Fabrication and characterization of Chinese giant salamander skin composite collagen sponge as a high-strength rapid hemostatic material

Abstract Chinese giant salamander (CGS) has high medicinal value and long history of clinical use in ancient China. In this study, CGS skin (CGSS) collagen was extracted and purified to prepare collagen sponge by freeze-drying. TEMPO oxidized microfibrillated cellulose (TEMPO-MFC) and genipin were adopted to improve the mechanical properties of collagen sponge. The hygroscopicity, porosity, mechanical properties, hemostatic performance, morphology, and biodegradability of the resultant sponges were investigated in detail.
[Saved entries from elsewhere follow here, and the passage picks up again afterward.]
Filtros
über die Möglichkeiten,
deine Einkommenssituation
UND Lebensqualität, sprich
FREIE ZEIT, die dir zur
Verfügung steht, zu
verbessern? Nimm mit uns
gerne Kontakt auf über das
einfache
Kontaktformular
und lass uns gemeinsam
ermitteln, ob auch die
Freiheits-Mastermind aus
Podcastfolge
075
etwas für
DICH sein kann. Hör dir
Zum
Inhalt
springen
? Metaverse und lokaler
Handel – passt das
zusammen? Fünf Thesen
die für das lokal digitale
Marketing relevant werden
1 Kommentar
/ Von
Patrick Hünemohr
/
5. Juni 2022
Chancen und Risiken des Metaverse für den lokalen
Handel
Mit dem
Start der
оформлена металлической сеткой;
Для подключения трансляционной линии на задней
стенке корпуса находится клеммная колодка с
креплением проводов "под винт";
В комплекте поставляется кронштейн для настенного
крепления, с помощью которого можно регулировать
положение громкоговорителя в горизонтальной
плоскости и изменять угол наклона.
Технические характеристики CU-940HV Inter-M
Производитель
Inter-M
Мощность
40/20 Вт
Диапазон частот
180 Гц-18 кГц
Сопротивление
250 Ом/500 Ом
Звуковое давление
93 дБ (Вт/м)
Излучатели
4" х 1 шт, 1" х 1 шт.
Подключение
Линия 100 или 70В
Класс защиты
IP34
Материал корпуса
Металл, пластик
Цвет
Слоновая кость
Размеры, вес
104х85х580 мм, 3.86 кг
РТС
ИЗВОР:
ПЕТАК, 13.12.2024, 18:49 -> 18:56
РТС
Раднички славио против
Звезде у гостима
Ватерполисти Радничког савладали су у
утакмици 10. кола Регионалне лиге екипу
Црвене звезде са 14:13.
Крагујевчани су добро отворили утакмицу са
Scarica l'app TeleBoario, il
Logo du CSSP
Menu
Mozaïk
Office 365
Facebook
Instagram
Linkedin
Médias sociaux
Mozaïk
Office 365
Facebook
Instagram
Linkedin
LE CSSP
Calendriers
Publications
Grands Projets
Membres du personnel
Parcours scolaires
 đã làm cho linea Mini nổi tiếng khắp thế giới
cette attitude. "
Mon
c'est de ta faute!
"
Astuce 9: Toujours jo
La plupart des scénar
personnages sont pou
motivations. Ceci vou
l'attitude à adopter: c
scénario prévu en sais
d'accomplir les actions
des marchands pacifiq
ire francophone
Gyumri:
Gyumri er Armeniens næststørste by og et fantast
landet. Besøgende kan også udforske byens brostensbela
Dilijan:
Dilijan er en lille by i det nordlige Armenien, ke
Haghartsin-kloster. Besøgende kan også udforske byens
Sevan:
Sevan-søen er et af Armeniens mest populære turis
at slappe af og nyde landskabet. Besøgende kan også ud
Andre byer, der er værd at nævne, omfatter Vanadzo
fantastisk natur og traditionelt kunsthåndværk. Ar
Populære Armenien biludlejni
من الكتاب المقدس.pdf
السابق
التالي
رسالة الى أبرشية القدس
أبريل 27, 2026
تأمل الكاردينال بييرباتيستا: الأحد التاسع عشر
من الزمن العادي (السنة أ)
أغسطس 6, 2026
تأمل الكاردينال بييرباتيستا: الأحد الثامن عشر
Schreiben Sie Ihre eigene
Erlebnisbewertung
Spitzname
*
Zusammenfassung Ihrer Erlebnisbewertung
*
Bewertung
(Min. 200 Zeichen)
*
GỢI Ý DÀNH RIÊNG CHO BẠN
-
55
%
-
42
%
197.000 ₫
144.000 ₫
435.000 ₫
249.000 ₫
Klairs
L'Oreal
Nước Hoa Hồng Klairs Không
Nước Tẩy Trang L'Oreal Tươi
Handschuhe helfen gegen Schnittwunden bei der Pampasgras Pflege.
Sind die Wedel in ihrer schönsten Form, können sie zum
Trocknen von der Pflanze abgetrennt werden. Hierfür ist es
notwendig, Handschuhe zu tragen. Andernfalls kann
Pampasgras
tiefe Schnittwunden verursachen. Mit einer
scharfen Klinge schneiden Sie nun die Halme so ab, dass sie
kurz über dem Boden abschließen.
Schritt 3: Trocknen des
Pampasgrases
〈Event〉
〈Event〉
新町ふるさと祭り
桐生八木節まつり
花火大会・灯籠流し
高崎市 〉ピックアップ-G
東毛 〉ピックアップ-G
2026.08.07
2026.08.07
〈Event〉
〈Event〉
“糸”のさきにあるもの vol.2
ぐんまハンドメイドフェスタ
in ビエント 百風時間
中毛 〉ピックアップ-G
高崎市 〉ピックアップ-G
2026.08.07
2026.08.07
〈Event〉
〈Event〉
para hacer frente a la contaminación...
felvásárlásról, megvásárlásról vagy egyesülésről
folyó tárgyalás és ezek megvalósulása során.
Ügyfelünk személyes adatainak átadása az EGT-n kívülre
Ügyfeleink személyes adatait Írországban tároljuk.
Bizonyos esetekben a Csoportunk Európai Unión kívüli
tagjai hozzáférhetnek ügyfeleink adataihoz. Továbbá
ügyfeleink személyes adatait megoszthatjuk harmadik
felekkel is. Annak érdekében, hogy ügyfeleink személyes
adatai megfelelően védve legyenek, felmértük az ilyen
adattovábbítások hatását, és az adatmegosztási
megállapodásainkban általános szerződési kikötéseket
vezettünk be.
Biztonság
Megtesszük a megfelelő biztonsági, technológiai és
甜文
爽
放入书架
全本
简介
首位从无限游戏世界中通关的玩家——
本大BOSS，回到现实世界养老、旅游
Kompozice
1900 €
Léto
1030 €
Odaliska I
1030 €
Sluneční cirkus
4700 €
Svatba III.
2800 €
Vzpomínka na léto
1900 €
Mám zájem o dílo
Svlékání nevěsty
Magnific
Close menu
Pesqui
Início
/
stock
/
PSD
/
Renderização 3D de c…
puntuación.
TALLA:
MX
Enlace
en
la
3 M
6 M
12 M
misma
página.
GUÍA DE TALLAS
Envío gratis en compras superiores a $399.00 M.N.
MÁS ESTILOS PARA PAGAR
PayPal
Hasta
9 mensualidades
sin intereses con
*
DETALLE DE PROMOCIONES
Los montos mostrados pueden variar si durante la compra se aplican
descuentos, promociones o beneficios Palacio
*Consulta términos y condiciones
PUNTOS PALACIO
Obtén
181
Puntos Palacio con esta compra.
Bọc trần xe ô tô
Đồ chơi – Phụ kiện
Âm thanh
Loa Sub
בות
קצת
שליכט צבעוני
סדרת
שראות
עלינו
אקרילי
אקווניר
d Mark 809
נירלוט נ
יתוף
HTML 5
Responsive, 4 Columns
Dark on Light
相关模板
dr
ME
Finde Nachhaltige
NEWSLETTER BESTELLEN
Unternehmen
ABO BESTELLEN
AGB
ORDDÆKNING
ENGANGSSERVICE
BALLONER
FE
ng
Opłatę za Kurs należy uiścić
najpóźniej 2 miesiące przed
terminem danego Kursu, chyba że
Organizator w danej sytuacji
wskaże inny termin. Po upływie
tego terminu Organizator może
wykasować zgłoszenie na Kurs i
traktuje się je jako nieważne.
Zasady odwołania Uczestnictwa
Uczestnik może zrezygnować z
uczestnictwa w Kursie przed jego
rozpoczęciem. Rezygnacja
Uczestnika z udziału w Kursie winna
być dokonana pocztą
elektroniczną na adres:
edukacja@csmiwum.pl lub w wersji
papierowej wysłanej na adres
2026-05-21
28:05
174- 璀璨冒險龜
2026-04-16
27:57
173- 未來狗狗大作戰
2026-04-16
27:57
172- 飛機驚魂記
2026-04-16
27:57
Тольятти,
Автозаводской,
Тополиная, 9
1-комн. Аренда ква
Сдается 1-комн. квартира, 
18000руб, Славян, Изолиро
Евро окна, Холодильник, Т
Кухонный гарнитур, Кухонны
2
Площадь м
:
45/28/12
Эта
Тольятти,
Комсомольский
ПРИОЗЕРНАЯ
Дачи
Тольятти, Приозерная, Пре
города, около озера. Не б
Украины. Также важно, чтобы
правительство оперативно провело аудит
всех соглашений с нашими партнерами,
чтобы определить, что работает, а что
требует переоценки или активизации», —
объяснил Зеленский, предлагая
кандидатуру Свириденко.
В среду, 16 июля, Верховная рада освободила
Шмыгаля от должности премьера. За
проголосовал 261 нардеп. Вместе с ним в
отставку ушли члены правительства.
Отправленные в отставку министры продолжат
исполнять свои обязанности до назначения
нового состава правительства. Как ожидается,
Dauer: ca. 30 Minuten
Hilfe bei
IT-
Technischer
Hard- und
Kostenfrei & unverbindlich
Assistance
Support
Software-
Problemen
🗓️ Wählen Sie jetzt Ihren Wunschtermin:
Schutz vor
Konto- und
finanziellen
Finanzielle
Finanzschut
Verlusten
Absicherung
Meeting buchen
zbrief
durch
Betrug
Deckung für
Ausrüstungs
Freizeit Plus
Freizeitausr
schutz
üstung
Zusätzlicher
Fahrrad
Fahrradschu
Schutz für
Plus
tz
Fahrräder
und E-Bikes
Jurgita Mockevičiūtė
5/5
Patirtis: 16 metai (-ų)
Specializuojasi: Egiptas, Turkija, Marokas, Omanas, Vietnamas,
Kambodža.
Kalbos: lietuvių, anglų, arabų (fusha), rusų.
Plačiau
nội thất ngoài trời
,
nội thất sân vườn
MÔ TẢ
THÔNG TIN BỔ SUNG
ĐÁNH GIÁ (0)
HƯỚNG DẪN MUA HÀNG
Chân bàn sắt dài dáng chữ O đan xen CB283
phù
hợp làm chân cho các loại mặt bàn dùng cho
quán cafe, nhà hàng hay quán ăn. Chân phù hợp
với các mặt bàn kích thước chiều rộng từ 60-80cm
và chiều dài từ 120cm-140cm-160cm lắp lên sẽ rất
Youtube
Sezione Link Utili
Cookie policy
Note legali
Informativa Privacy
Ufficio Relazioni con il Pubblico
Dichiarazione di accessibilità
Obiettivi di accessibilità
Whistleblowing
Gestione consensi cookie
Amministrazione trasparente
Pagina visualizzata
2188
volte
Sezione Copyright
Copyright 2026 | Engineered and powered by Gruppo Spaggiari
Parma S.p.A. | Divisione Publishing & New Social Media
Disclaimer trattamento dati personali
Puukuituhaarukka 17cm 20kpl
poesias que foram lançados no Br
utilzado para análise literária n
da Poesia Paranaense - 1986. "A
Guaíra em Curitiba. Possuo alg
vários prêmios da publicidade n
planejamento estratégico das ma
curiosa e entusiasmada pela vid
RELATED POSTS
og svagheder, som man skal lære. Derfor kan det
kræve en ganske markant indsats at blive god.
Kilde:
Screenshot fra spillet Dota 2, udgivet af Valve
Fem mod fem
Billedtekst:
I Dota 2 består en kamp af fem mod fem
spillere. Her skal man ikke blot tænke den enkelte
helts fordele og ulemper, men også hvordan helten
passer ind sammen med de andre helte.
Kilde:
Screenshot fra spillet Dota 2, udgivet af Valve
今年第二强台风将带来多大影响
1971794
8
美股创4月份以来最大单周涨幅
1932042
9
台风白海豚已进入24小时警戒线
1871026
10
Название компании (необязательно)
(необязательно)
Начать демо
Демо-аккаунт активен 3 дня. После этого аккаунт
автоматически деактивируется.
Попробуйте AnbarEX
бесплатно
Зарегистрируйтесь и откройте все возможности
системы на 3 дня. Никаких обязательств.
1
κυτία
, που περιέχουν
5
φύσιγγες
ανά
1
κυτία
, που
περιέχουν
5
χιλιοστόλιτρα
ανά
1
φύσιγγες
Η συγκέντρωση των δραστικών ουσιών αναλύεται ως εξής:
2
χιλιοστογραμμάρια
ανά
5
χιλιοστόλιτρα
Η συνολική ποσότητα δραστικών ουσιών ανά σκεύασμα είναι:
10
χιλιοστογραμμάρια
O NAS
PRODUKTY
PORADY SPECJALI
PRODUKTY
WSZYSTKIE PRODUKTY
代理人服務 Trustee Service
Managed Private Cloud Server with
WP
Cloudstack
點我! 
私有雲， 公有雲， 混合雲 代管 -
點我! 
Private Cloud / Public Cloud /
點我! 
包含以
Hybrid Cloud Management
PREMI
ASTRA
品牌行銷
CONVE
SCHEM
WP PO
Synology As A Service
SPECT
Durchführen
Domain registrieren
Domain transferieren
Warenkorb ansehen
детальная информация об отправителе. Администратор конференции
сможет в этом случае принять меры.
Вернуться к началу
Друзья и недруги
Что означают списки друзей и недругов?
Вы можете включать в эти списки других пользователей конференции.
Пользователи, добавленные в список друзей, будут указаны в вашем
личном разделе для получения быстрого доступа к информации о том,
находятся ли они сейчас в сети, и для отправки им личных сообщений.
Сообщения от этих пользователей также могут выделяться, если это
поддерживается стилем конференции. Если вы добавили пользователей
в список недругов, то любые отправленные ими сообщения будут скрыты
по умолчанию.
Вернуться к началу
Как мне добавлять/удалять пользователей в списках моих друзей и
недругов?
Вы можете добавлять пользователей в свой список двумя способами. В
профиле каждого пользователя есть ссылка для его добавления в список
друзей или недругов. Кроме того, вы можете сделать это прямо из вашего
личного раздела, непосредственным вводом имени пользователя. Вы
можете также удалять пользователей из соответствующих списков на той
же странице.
The results indicated that CGSS collagen was type I collagen with intact triple-helical structure, and the prepared sponge had porous structure and excellent hemostatic performance with procoagulant ratio of 53.28%. However, the CGSS collagen sponge showed low tensile strength (TS) of 98.80 KPa, compression strength (CS) of 1.48 KPa, and elongation at break (E) of 4.72%. Incorporating 2.5% TEMPO-MFC into the native CGSS collagen sponge resulted in an increase of 188.26% in TS to 284.80 KPa, 166.89% in CS to 3.95 KPa, and 73.52% in E to 8.19%. The improvements were attributed to the physical filling of TEMPO-MFC in cavity and cavity wall of collagen sponge and the stable chemical linkage between carboxyl of TEMPO-MFC and amino group of collagen which effectively improved the toughening of sponge and formed good interface bonding, respectively. Subsequent 0.3% genipin treatment further improved the TS to 605.00 KPa and the CS to 8.66 KPa as a result of crosslinking reaction. Moreover, the composite reinforcing also improved the anti-degradation ability and procoagulant ratio of collagen sponge. All results suggested that the TEMPO-MFC toughened and genipin crosslinked CGSS composite collagen sponge is a promising rapid hemostatic material with high-strength and can be applicated in biomedical field.